Version control system exclusively on shared drive?

  softwareengineering

My company manages a lot of web sites, and we are currently working without a VCS. I want to propose a VCS for a few reasons, but I think our requirements may be too unique. We work off of a shared drive that is mapped to windows explorer that has a mirror for each site. When edits are made they get pushed to staging, then when approved to the live site.

I’m not too familiar with VCS, but i have looked into Git and SVN, and I don’t think we would be able to use them (correct me if I’m wrong). The problem is, we have so many sites, and we are constantly working on different sites, that keeping a local version of every site to push to the shared drive would be too much.

What i picture, ideally, is something that is stored on the shared drive that the developer can “branch” and work on a temporary file that merged back to the file that the developer opened. Also, it is important that another developer that has never worked on one of the sites before be able to start editing without too much setup. Having a system that tracks changes without changing our workflow too much (or no one will use it or even consider implementing it) and gets rid of the tons of “*_backupTodaysdate.html” files is the goal.

5

I would quit using a shared drive for shared editing. Go with a proper version control system and personal work spaces. Shared work spaces lead to all sort of issues including lost changes.

There is no reason to have all the sites checked out all the time. Checkout the sites you need and remove the related work space when you are done with the site. Your work flows will need to change accordingly.

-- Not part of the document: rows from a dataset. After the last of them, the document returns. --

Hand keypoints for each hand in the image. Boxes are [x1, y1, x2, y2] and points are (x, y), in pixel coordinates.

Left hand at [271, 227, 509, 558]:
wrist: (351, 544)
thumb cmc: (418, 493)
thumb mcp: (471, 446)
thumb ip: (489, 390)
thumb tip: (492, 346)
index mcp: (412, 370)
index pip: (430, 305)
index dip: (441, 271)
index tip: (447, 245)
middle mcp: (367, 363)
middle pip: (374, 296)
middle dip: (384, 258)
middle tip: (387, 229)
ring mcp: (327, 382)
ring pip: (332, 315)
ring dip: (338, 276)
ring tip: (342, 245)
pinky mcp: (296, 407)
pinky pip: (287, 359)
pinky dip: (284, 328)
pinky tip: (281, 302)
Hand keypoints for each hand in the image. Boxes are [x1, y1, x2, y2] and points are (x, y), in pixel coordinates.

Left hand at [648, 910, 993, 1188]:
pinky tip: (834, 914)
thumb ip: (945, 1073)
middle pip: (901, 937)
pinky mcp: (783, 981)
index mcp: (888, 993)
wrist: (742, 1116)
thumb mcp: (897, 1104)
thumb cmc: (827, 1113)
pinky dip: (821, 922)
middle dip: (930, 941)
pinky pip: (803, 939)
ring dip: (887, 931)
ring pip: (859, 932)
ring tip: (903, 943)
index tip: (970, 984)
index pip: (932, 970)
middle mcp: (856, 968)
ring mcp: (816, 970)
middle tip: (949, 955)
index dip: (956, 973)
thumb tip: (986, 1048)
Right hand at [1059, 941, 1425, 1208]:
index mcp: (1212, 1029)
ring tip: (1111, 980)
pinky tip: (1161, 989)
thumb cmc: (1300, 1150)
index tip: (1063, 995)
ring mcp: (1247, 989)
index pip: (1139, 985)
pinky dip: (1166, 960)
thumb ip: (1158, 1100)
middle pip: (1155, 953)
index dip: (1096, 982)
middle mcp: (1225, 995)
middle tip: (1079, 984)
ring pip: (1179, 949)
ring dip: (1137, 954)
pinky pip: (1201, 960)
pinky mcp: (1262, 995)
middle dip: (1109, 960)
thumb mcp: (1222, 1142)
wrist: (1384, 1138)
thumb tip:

I’ll avoid repeating a lengthy answer. This question is similar to: What version control system can manage all aspects?

1

The Short Answer is: DON’T DO THAT! This won’t just end in tears. it will probably end up on the 10 o’clock News as a workplace mass shooting!

With modern DVCS (Mercurial or Git) there is no sane reason to use a shared drive / directory for anything! Each dev has their own machine / directory. They pull from a “master repository” (although with a DVCS this is more of an opinion than a fact), they do whatever, and then they either push to the master, or request that someone higher up the food chain pull from their repository.

Our standard workflow is N dev machines with their own copies, a staging repository on the production machine (or an exact duplicate), and a master / stable repository. We have scripts to handle most of the scut work, including a revert script to go back to the previous version now just in case all hell breaks loose when the production server goes Tits Up on the latest “stable” release!

4

The problem is, we have so many sites, and we are constantly working on different sites, that keeping a local version of every site to push to the shared drive would be too much.

This is not an unusual situation in the least. I regularly use git clones of 20 microservices I have push access to and another 10 or so from open source projects or other teams in the company I have dependencies on. I still have around 200Gb of free disk space, but if I didn’t, cloning typically takes under 10 seconds. I think nothing of cloning a repo just for the duration of a code review, for example.

My suggestion is to just try git out on your local machine for a few days, so you have a better idea of what the workflow and overhead would be. Svn is a little harder to set up for local use, but might be a better fit if you share a lot of files between projects in a hierarchy.